By Kent Faulk
BIRMINGHAM, Alabama – Jabari Mosley is entitled to get back nearly $900,000 in cash seized by federal drug agents from a safe in 2010 now that he's paid up with the IRS and a misdemeanor tax charge has been resolved, one of his attorneys said Tuesday.
"I think he's entitled to it," said Joel Dillard, an attorney representing Mosley.
Mosley, formerly of Shelby County, was sentenced Tuesday by U.S. District Court Judge Karon O. Bowdre to serve a year of supervised federal probation for his guilty plea to a misdemeanor charge of not filing a 2009 tax return. She also ordered him to pay a $7,000 fine.
The probation is to begin as soon as Mosley is released from an Arizona prison where he is now serving a sentence for a marijuana violation. Mosley was sentenced in 2012 in Arizona and is to be released in March 2015.

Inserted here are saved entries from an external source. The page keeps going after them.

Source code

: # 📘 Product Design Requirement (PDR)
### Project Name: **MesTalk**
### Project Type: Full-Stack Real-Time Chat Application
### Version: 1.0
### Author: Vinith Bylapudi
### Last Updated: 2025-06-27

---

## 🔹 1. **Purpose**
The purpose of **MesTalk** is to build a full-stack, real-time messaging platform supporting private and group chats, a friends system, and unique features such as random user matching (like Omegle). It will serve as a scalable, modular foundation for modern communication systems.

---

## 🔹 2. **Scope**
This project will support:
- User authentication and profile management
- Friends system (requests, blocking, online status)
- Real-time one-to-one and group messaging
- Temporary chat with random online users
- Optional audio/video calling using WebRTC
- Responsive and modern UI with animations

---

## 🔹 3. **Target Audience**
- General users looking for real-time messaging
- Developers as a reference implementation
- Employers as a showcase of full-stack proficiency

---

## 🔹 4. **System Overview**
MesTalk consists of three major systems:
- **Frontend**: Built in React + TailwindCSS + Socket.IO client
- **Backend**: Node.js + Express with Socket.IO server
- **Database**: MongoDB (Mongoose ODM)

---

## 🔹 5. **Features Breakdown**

Federal prosecutors had sought to have Mosley sentenced to a year in prison, but with it to run concurrent with his Arizona sentence, which would have meant he wouldn't have had to serve additional time anyway.
One of Mosely's attorneys, Tommy Spina, told the judge he was concerned the Federal Bureau of Prisons would ignore the concurrent sentence and pick Mosley up at the end of his Arizona prison term and take him to federal prison to serve an additional year. If that happened, it would "subvert" the plea agreement Mosely has with prosecutors, he said.
Bowdre said instead of imposing a prison sentence that he would serve while finishing his Arizona sentence, she ordered that he begin serving a 12-month probation sentence after he gets out of the Arizona prison. He still would serve the same amount of prison time and probation, she said.
Spina said Mosley had initially paid $51,000 on his 2009 taxes, but still owed $60,000 and had not filed his completed tax return when the charge was filed. He said Mosley paid the additional $60,000 last week, along with his 2009 return.
Mosley had pleaded guilty to the tax charge under a plea deal with the U.S. Attorney's Office in May. The misdemeanor charge claimed he did not file a tax return for 2009, a year he received gross income of $544,807 from five businesses –Driven Properties & Investments, R&D Nationwide Transports, Paramount Auto, Netcom Solutions, and Pinnacle Entertainment.
Mosley apologized to the judge for not filing his 2009 return and said he wouldn't do it again. He said he wanted to get oujt and help raise his son. "I know this time in custody has made me a better man," he said.
The tax charge stems from the time in May 2010 when he brought a safe to a locksmith because he had lost the combination. After opening the safe the locksmith found $894,800 in cash and called police. The money was turned over to a DEA task force officer after a Birmingham police drug detection dog was brought in and indicated the presence of a controlled substance within the safe, according to court records.
The resulting investigation led to Arizona lawmen making a traffic stop in November 2010 and finding more than 1,600 pounds of marijuana hidden inside a limousine Mosley was pulling on a trailer. The drugs had a wholesale street value of rough $3 million, authorities have said.
More than $11,000 in cash was also seized during the Nov. 12, 2010 traffic stop, according to court records. Six days later another $25,000 was found at Mosley's home Chelsea.
Mosley filed a lawsuit to get the money from the safe returned. Federal prosecutors also filed lawsuits to seize the cash taken from the safe and his home.
Dillard also told Judge Bowdre that another judge, U.S. District Judge Abdul Kallon, had ordered action in the money seizure cases be stayed until Mosley's current "troubles" are completed.
When those seizure cases may resume - that will be up to Kalllon to decide - and what federal prosecutors might argue is not clear.
Dillard said the misdemeanor tax case was the only case that had been pending in Alabama against Mosley and was the only charge that resulted from the seizure of the safe. As a result, Mosley should be allowed to get the seized money back from the safe and his house returned, he said.
Dillard said it is not against the law to horde money under Alabama law. He cited Alabama law 40-9-1(18), that excludes certain property from ad valorem taxation, including:
"The following items of personal property when owned by individuals for personal use in the home or usually kept at the home of the owner and not carried as stocks of merchandise, namely: Libraries; phonographs; pianos and other musical instruments; paintings; precious stones, jewelry, plate silverware, ornaments and articles of taste; watches and clocks; wagons, buggies, bicycles, guns, pistols, canes, golf sticks, golf bags and sporting goods; money hoarded; radios; mechanical and electrical refrigerators; electrical appliances."